Check out D.T. Suzuki. He has a wonderful book of essays on Zen Buddhism as well as a couple introductory texts. You can find them all on Amazon. If you find his style of writing inaccessible, check out Alan Watts' "The Way of Zen" (or any of Watts' books, really, as he is often redundant between books).
Zen Mind, Beginners Mind by Shunryu Suzuki (this is not D.T.); Zen Beyond All Words by Wolfgang Kopp; The Zen Experience by Thomas Hoover (a history of Zen Buddhism in China and it’s beginnings in Japan, traced through the masters and told in a wonderful biographical style). The first two are both teaching books based on transcripts of Zen-talks by the authors (Suzuki taking a "softer" Soto Zen approach, Kopp a more direct "Rinzai-style" approach).
For less "Zen," Buddhism Without Beliefs by Stephen Batchelor, and It's Easier Than You Think by Sylvia Boorstein (this is really a very good intro).
If your interest is mostly academic/philosophic/intellectual, then as bbarr mentioned D.T. Suzuki or Alan Watts are probably the best. They both wrote their works several decades ago but have never really been surpassed as expositors of Buddhism for the Western mind.
Steven Batchelor's works are good but technical and scholarly.
In terms of exploring the "spirit" of Zen Buddhism from an experiential perspective, as Vistesd mentioned Shunryu Suzuki's "Zen Mind, Beginniner's Mind" is excellent. ("Beginner's" in this case is not a reference to a "Zen nubie", but rather to the idea that the true "Zen mind" is always a "beginner mind" in the sense remaining unentangled by time and the dead weight of memory).
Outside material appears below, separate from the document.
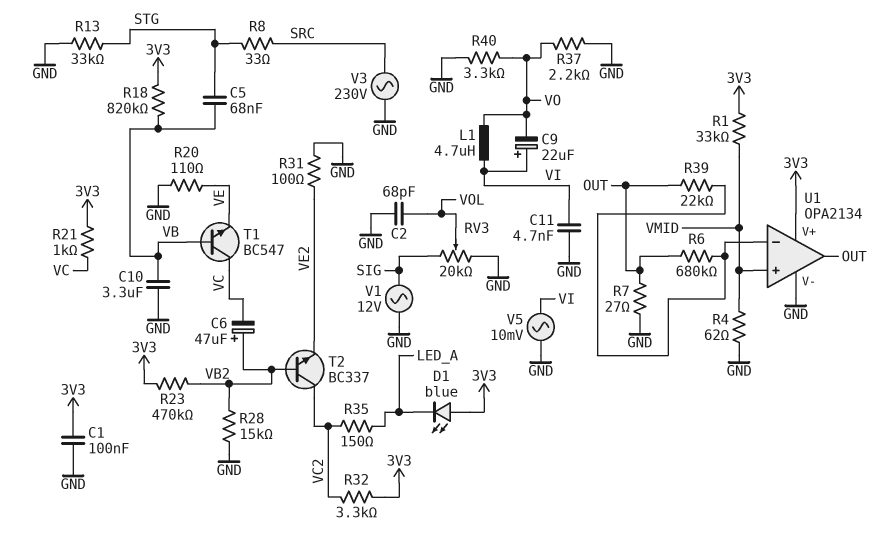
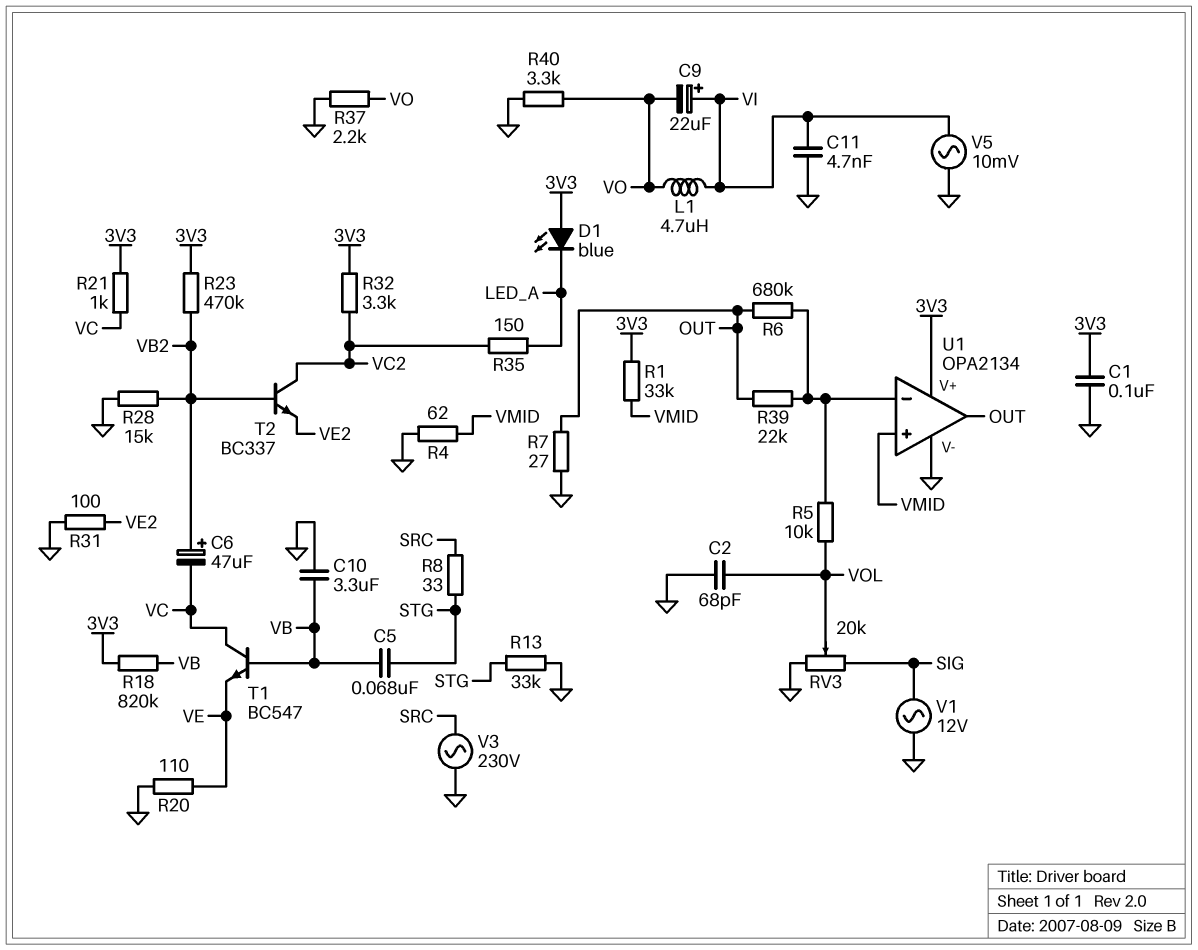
R5: none -> 10k (U1/in-, VOL)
My personal all-time favourite Buddhist book is Roshi Kapleau's "The Three Pillars of Zen". This book is simply superb and deeply inspiring for anyone who is at all serious about the whole idea of enlightenment and liberation from suffering. Kapleau was an America who shortly after WWII heard a lecture by D.T. Suzuki which inspired him to travel to Japan. Once there, he spent about 12 years or so in Zen monasteries. After years of what felt like hopeless struggle to crack the mystery of the Zen "koan" (the key to enlightenment), he eventually had his breakthrough and became a Zen master himself. He returned to America and founded a number of Zen centers; he recently died near 100 years of age.
For Tibetan Buddhism, the classic work is "The Tibetan Book of the Dead"; there are several translations. Anything by Chogyam Trungpa is good, or Pema Chodron (who I personally once studied under in the 80s). Also good is Sogyal Rinpoche.
For Theravadin Buddhism, I recommend anything by Joseph Goldstein or Jack Kornfield.
Also good are writings by the old Japanese and Chinese masters, from Hakuin to Huang Po to Bodhidharma, etc.
Originally posted by redlentils www.wildmind.org is a good resource for basic buddhist meditation (mindfulness of breathing)
I like David Brazier's "the feeling buddha" - i think it makes a good, if controversial, intro to buddhism.
i would advise you to get along to a local buddhist centre and may be join an introductory meditation group. What type of buddhism are you interested in?
Hi Ray! Glad to "see" you. I was hoping maybe you'd bring some pureland perspective here. Hope all is well.
Originally posted by Metamorphosis Anything by Chogyam Trungpa is good, or Pema Chodron (who I personally once studied under in the 80s).
Pema is a wonderful person who is who she is as a dharma teacher precisely because of Trungpa Rinpoche's considerable influence. I would recommend any of her books highly. When I read Trungpa's The Heart of The Buddha (before I knew how direct and cutting Rinpoche was in his teaching), I was turned off by some of the things I read in it, specifically, his take on the requirements of taking the bodhisattva vow. After years of cultivating my own very flawed practice, I now understand more clearly the parts that I once found offensive. He does not mince words. Pema is more gentle and yet still very direct.
Originally posted by eagles54 Pema is a wonderful person who is who she is as a dharma teacher precisely because of Trungpa Rinpoche's considerable influence. I would recommend any of her books highly. When I read Trungpa's The Heart of The Buddha (before I knew how direct and cutting Rinpoche was in his teaching), I was turned off by some of the things I read in it, specifically, his ...[text shortened]... I once found offensive. He does not mince words. Pema is more gentle and yet still very direct.
Agreed about Pema. Trungpa himself was a complex personality, and he took some big risks. His official cause of death (at age 47, I think) was cirrhosis of the liver due to alcoholism. Yet he was a brilliant teacher and regarded as enlightened by many. A man of strong contradictions, somewhat like Gurdjieff, Rajneesh, or Crowley.